## Task details
Please state in a single number how many lines of the entries below include the word "camera".

Saved data entries
--------

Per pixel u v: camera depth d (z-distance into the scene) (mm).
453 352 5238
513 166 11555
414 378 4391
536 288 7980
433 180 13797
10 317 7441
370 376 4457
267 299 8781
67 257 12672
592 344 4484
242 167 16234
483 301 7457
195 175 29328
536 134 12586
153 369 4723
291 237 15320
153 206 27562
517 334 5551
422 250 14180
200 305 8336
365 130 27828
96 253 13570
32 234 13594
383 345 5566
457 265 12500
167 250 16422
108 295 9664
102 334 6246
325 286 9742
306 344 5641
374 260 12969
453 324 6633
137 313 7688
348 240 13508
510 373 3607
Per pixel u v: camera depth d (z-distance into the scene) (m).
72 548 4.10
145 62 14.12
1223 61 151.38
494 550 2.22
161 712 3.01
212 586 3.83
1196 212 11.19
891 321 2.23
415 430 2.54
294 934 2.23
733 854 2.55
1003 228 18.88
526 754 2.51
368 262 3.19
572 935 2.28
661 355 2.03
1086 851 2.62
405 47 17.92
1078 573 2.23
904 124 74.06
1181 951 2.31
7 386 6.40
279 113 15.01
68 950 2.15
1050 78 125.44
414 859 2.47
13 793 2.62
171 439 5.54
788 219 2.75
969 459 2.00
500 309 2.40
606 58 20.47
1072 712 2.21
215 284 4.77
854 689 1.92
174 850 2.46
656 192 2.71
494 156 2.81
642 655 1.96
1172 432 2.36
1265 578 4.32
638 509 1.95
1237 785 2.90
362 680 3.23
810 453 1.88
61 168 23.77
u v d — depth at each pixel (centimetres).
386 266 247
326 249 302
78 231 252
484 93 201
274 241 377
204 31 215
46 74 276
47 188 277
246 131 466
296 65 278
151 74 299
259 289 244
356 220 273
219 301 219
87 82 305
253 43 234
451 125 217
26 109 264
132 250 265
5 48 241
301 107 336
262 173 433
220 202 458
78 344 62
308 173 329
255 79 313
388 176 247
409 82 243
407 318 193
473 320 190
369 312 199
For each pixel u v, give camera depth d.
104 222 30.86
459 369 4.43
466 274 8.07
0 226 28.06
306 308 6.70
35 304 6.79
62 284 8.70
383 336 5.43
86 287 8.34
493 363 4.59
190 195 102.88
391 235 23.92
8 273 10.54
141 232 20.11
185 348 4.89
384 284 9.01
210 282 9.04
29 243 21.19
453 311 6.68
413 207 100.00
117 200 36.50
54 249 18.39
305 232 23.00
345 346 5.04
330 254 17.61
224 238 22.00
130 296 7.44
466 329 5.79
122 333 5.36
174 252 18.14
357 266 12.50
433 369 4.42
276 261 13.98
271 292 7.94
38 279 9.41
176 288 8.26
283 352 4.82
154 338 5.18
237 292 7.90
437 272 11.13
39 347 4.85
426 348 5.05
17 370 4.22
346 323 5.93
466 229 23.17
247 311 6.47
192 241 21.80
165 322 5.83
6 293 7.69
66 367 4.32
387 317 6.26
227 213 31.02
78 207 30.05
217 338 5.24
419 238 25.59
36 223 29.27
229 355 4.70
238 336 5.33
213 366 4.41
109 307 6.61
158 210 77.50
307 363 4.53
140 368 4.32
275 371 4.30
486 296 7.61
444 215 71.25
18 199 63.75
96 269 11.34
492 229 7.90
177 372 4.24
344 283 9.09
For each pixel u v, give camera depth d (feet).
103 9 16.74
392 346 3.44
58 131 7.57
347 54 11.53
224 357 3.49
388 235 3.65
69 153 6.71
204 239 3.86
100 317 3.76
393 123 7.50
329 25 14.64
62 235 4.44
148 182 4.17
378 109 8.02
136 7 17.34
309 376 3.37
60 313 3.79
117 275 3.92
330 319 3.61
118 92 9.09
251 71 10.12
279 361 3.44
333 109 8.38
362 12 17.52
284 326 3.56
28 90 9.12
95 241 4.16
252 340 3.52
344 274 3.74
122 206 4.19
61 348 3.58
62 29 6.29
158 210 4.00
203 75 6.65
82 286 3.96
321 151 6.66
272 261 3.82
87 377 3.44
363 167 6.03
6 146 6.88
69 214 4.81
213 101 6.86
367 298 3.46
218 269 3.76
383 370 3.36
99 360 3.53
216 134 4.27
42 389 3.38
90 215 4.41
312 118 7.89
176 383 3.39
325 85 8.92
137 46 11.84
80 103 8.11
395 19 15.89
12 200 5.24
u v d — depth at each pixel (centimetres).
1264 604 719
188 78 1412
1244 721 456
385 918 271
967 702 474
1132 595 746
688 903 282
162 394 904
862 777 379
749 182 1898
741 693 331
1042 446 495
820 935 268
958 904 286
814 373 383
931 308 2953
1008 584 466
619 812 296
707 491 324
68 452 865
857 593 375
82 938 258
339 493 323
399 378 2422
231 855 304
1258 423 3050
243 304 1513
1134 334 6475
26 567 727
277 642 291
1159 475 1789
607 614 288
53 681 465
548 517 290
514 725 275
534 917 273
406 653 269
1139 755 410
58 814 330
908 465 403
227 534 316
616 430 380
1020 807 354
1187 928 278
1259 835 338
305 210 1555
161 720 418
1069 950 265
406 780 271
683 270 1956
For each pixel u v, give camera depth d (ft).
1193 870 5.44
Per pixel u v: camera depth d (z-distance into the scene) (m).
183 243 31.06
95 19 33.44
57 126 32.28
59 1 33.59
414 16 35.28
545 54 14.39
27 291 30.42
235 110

--------

## Solution to this problem
6